Items in a dataset:
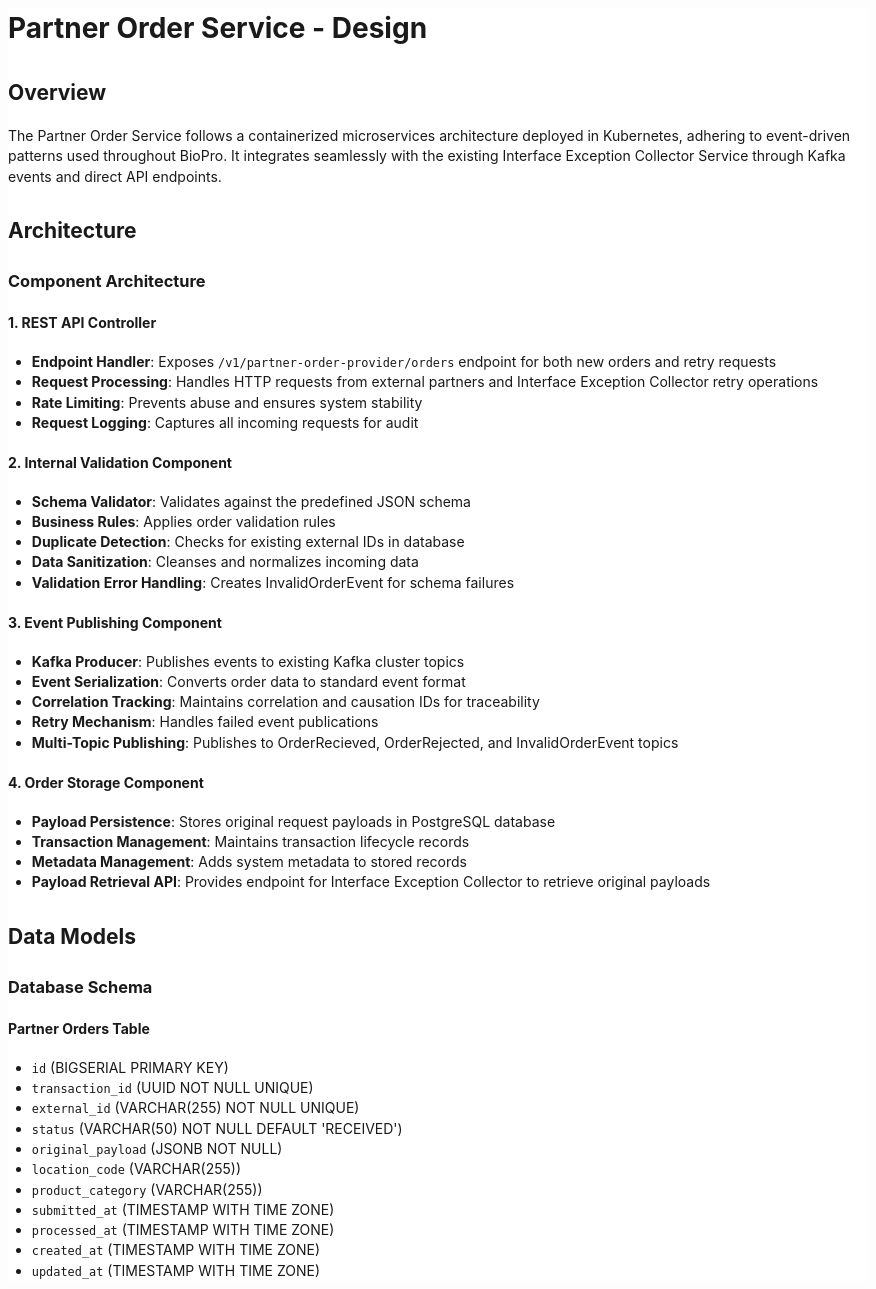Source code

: # Partner Order Service - Design

## Overview

The Partner Order Service follows a containerized microservices architecture deployed in Kubernetes, adhering to event-driven patterns used throughout BioPro. It integrates seamlessly with the existing Interface Exception Collector Service through Kafka events and direct API endpoints.

## Architecture

### Component Architecture

#### 1. REST API Controller
- **Endpoint Handler**: Exposes `/v1/partner-order-provider/orders` endpoint for both new orders and retry requests
- **Request Processing**: Handles HTTP requests from external partners and Interface Exception Collector retry operations
- **Rate Limiting**: Prevents abuse and ensures system stability
- **Request Logging**: Captures all incoming requests for audit

#### 2. Internal Validation Component
- **Schema Validator**: Validates against the predefined JSON schema
- **Business Rules**: Applies order validation rules
- **Duplicate Detection**: Checks for existing external IDs in database
- **Data Sanitization**: Cleanses and normalizes incoming data
- **Validation Error Handling**: Creates InvalidOrderEvent for schema failures

#### 3. Event Publishing Component
- **Kafka Producer**: Publishes events to existing Kafka cluster topics
- **Event Serialization**: Converts order data to standard event format
- **Correlation Tracking**: Maintains correlation and causation IDs for traceability
- **Retry Mechanism**: Handles failed event publications
- **Multi-Topic Publishing**: Publishes to OrderRecieved, OrderRejected, and InvalidOrderEvent topics

#### 4. Order Storage Component
- **Payload Persistence**: Stores original request payloads in PostgreSQL database
- **Transaction Management**: Maintains transaction lifecycle records
- **Metadata Management**: Adds system metadata to stored records
- **Payload Retrieval API**: Provides endpoint for Interface Exception Collector to retrieve original payloads

## Data Models

### Database Schema

#### Partner Orders Table
- `id` (BIGSERIAL PRIMARY KEY)
- `transaction_id` (UUID NOT NULL UNIQUE)
- `external_id` (VARCHAR(255) NOT NULL UNIQUE)
- `status` (VARCHAR(50) NOT NULL DEFAULT 'RECEIVED')
- `original_payload` (JSONB NOT NULL)
- `location_code` (VARCHAR(255))
- `product_category` (VARCHAR(255))
- `submitted_at` (TIMESTAMP WITH TIME ZONE)
- `processed_at` (TIMESTAMP WITH TIME ZONE)
- `created_at` (TIMESTAMP WITH TIME ZONE)
- `updated_at` (TIMESTAMP WITH TIME ZONE)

TASK ITEM:
Reproduce each item above word for word, leaving out the pictures.

SOLUTION:
Source code

: # Partner Order Service - Design

## Overview

The Partner Order Service follows a containerized microservices architecture deployed in Kubernetes, adhering to event-driven patterns used throughout BioPro. It integrates seamlessly with the existing Interface Exception Collector Service through Kafka events and direct API endpoints.

## Architecture

### Component Architecture

#### 1. REST API Controller
- **Endpoint Handler**: Exposes `/v1/partner-order-provider/orders` endpoint for both new orders and retry requests
- **Request Processing**: Handles HTTP requests from external partners and Interface Exception Collector retry operations
- **Rate Limiting**: Prevents abuse and ensures system stability
- **Request Logging**: Captures all incoming requests for audit

#### 2. Internal Validation Component
- **Schema Validator**: Validates against the predefined JSON schema
- **Business Rules**: Applies order validation rules
- **Duplicate Detection**: Checks for existing external IDs in database
- **Data Sanitization**: Cleanses and normalizes incoming data
- **Validation Error Handling**: Creates InvalidOrderEvent for schema failures

#### 3. Event Publishing Component
- **Kafka Producer**: Publishes events to existing Kafka cluster topics
- **Event Serialization**: Converts order data to standard event format
- **Correlation Tracking**: Maintains correlation and causation IDs for traceability
- **Retry Mechanism**: Handles failed event publications
- **Multi-Topic Publishing**: Publishes to OrderRecieved, OrderRejected, and InvalidOrderEvent topics

#### 4. Order Storage Component
- **Payload Persistence**: Stores original request payloads in PostgreSQL database
- **Transaction Management**: Maintains transaction lifecycle records
- **Metadata Management**: Adds system metadata to stored records
- **Payload Retrieval API**: Provides endpoint for Interface Exception Collector to retrieve original payloads

## Data Models

### Database Schema

#### Partner Orders Table
- `id` (BIGSERIAL PRIMARY KEY)
- `transaction_id` (UUID NOT NULL UNIQUE)
- `external_id` (VARCHAR(255) NOT NULL UNIQUE)
- `status` (VARCHAR(50) NOT NULL DEFAULT 'RECEIVED')
- `original_payload` (JSONB NOT NULL)
- `location_code` (VARCHAR(255))
- `product_category` (VARCHAR(255))
- `submitted_at` (TIMESTAMP WITH TIME ZONE)
- `processed_at` (TIMESTAMP WITH TIME ZONE)
- `created_at` (TIMESTAMP WITH TIME ZONE)
- `updated_at` (TIMESTAMP WITH TIME ZONE)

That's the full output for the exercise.